Each of us hears in the hidden rooms of our inner selves that peaceful melody inviting us home; yet, few of us understand the invitation. Even when we recognize and welcome the loving, open-armed encouragement to explore the radiant beauty of that one we are created to be, we often turn from the warmth and the light. It is too simple, and it asks nothing more than complete honesty within our own souls. The unspoken desires of our hearts go unfulfilled because we do not realize our longing to be home with ourselves and with the loving God who creates us, the most profoundly simple yearning we all share, is, in its utter simplicity, the most complex challenge we will ever face. This is so because we convolute its simplicity into a labyrinth of confusion.

It is difficult, at best, to clarify how any of us can adequately discern the validity of our individual whispers in the night, although, for some people the choices are clear always and the path easy to follow. These of those fortunate souls who know what they want to do and go about doing it the rest of their lives with purpose and dedication. Perhaps, during the dark nights we all experience at some moment of our lives, these people question their lives, their accomplishments; perhaps, some do not. I can speak for none of them. There are others of us who are called constantly to adjust, to adapt, to be present in innumerable places in order to make appropriate use of the talents and abilities inborn and yet to be developed.

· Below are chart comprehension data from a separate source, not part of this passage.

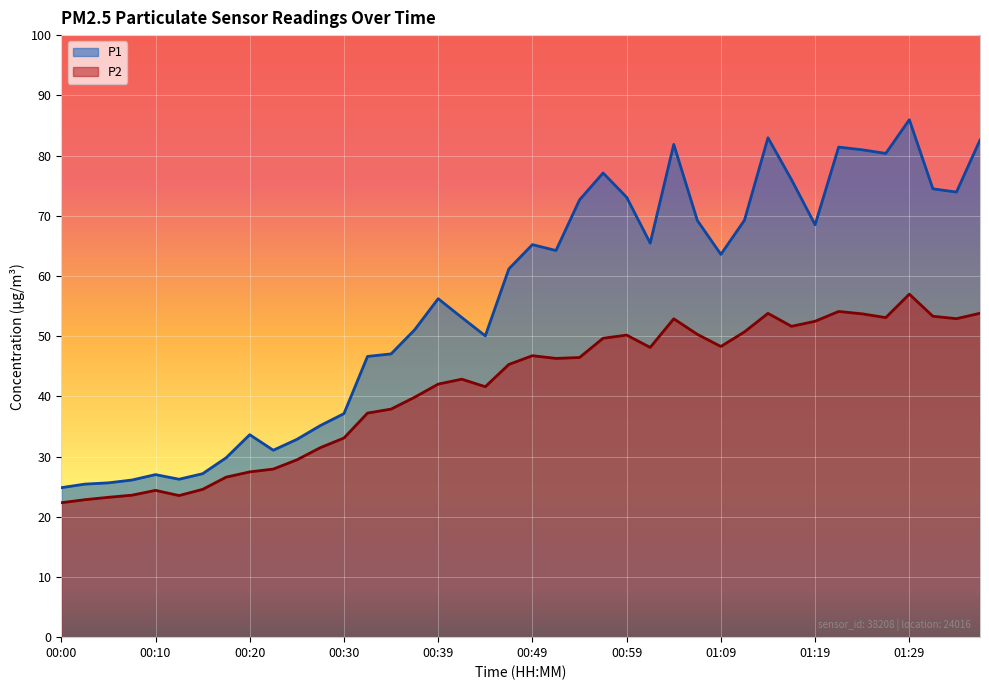

Which series has the widest spread of values?

P1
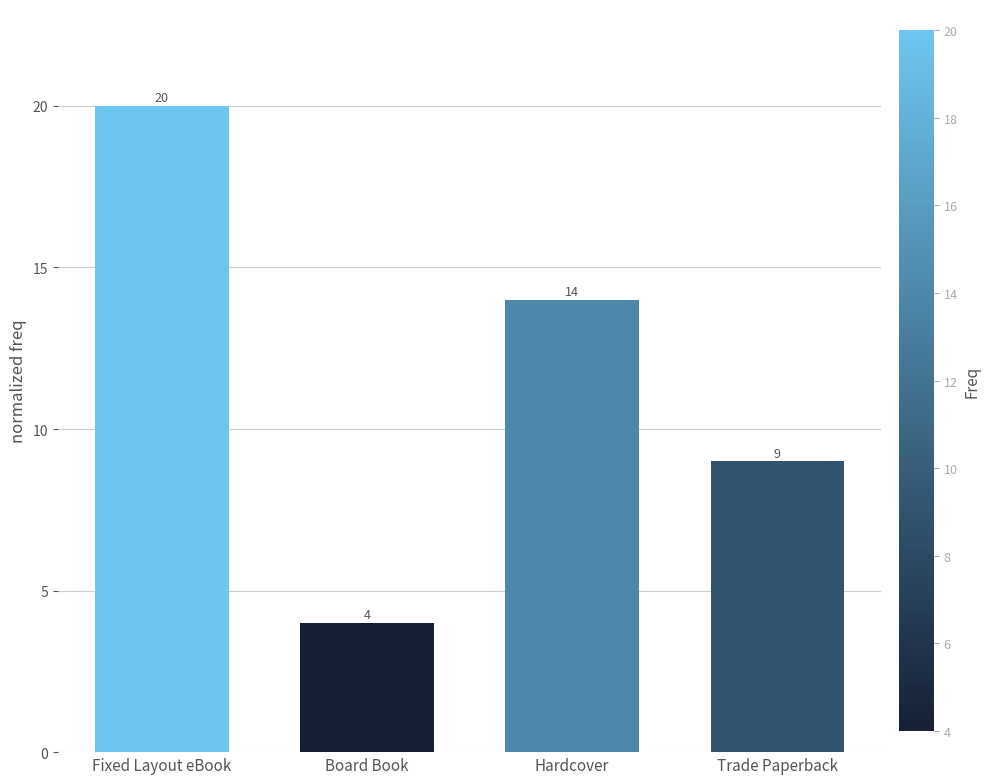

Rank the categories by value from lowest to highest.

Board Book, Trade Paperback, Hardcover, Fixed Layout eBook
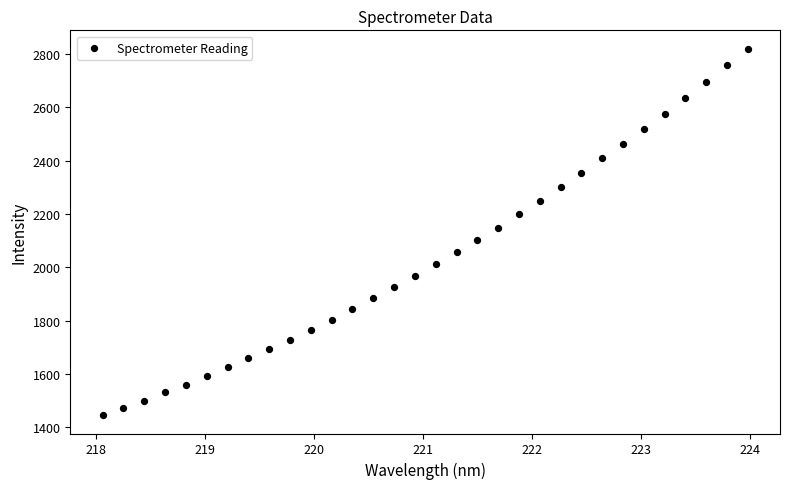

What is the range of X values (max minus min)?

5.9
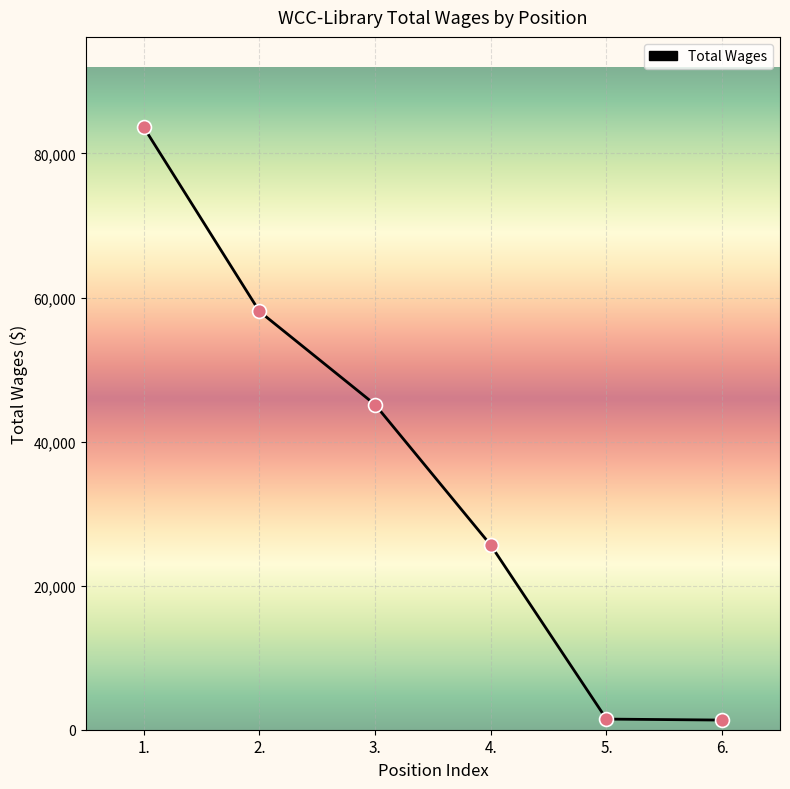

Approximately how many times larger is the value at 2. compared to 4.?

2.3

The clarion ring of our souls' music expressing perfect pitch and the simplest harmony of greatest beauty is the work revealing most honestly who we are. We are happiest when we are accomplishing what we most like to do. It is not a novel concept expressing how we work best at what we love. Hearing this whisper is effortless and heeding it even less so. It is amazing, however, how we mistake such simplicity as being too elementary. Why is it we must make our lives so complex and difficult? Why do we search for profundity when all we require is integrity of soul? Must we constantly seek to prove to ourselves and to those with whom we interact the strange attitude that suggests complexity breeds value? All it produces, unfortunately for so many of us, is confusion and loss of clarity.

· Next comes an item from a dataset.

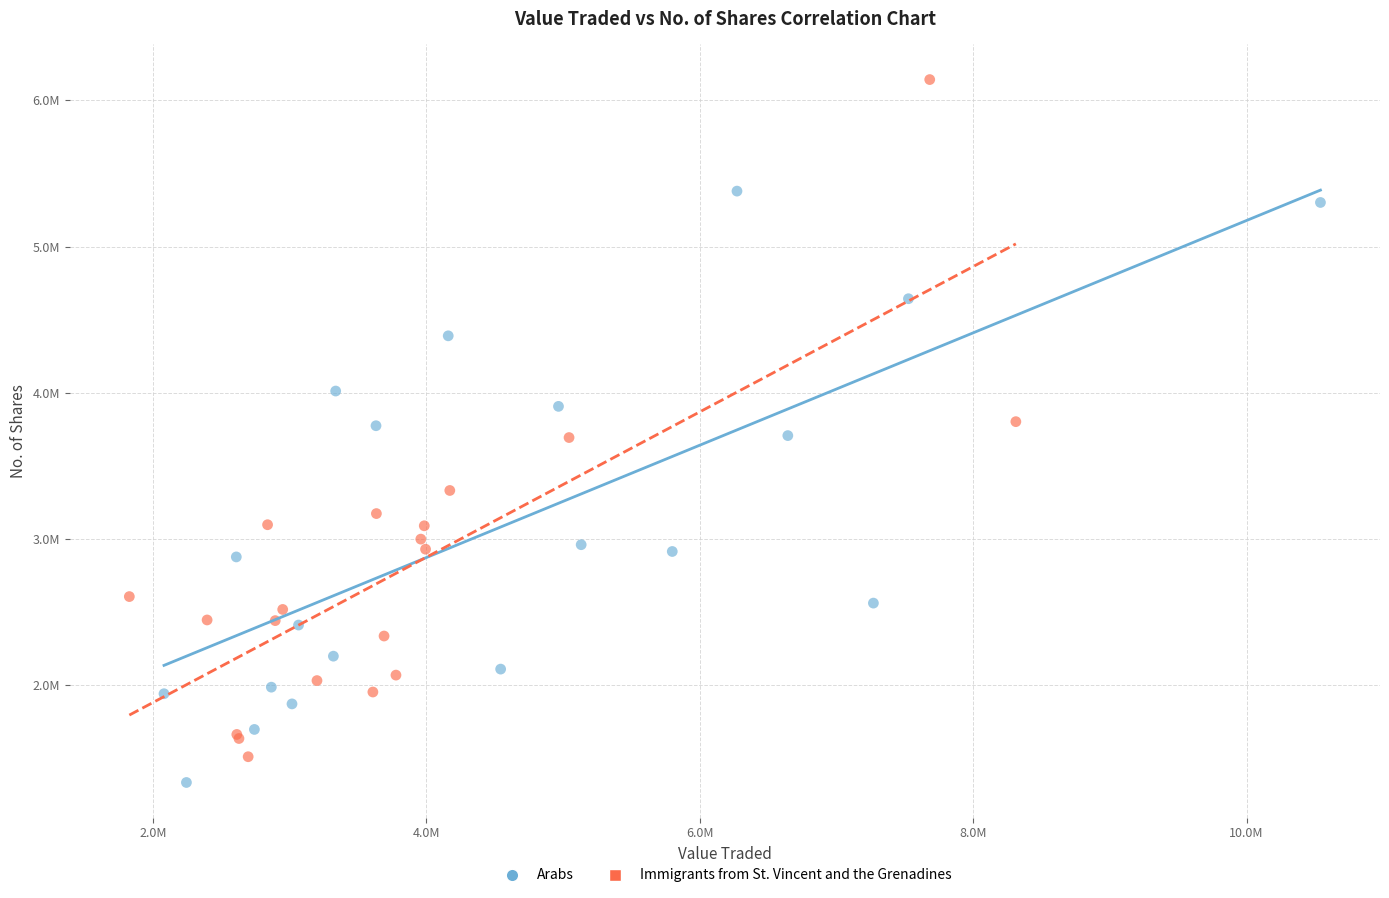

What are all the series names shown in the legend?

Arabs, Immigrants from St. Vincent and the Grenadines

The whisper in the night is one beckoning to us to discover the magnificence of our beings as Creator Spirit designed, to be that wonderful person who is born from the joy of love. Repeatedly, the traditional hymn of creation from the first chapter of Genesis attests God saw each act of creation as good, as something to be enjoyed, in which to find delight. Our whispers ask us to take joy in being beloved children, to join in the creative love bringing blessing to the world through which we walk. The Psalmist wrote we are fearfully and wonderfully made; Isaiah's glorious prophecy speaks God's matchless love for us because we are precious in God's sight and we are loved. These whispers are shouts of joy. How can we not hear them and respond with resounding agreement to knowing we are called most of all to joy?

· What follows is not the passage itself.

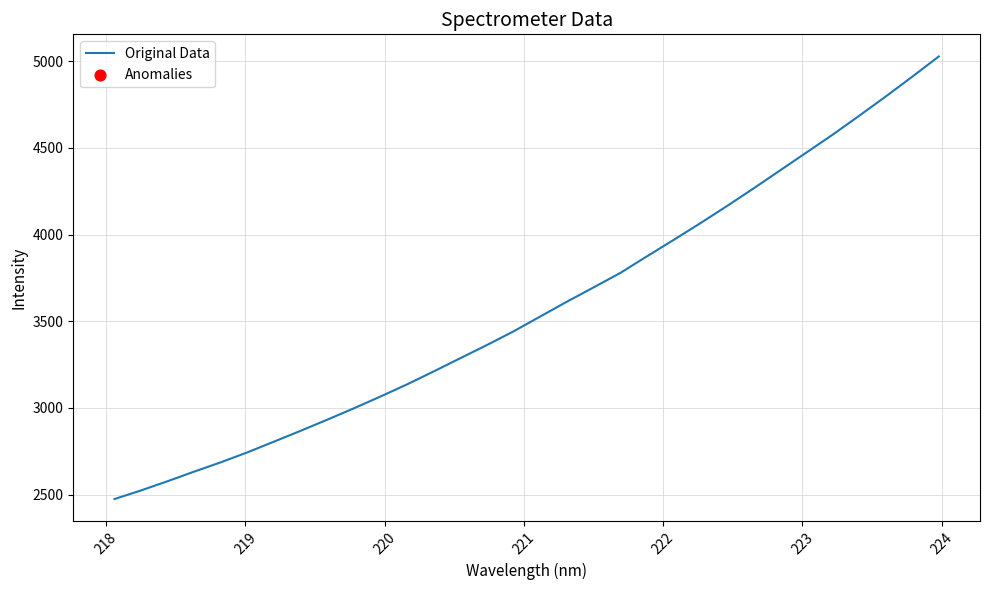

What is the difference between the maximum and minimum values?

2553.2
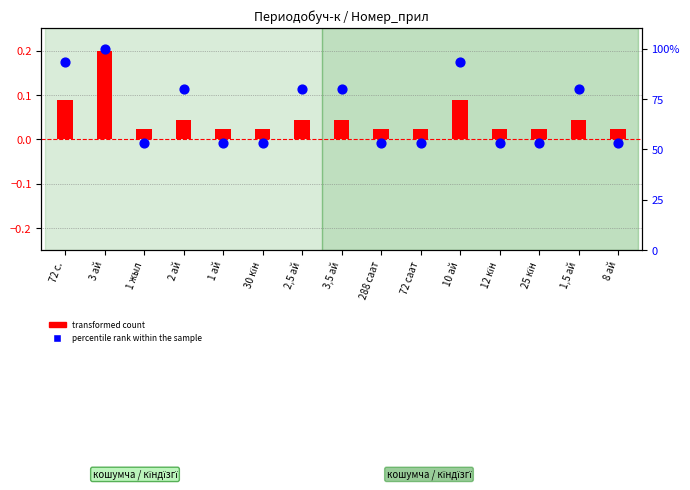

At how many categories does at least one series exceed 50?

15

The whisper in the night is a song of love inviting intimacy and lasting relationship with the One who knows us best and loves us beyond our dreams. This is not a demand to be less than who we are but an invitation to become fully that glorious creation of a loving God. It is a quiet understanding of our acceptability, even our desirability and lovableness to the One who knows our secret places and awaits our coming home, shining a a beacon into the darkness where we try to hide from the light of pure love. The call on the wind through the night hours is one bidding us realize home is where our souls are free; our lives are meant to be lived in joy, fully expressing all the beauty created in us. The only adequate response to the whisper is a sigh of relief as we turn towards those open arms and allow ourselves to accept the freedom of living as one beloved and fully alive.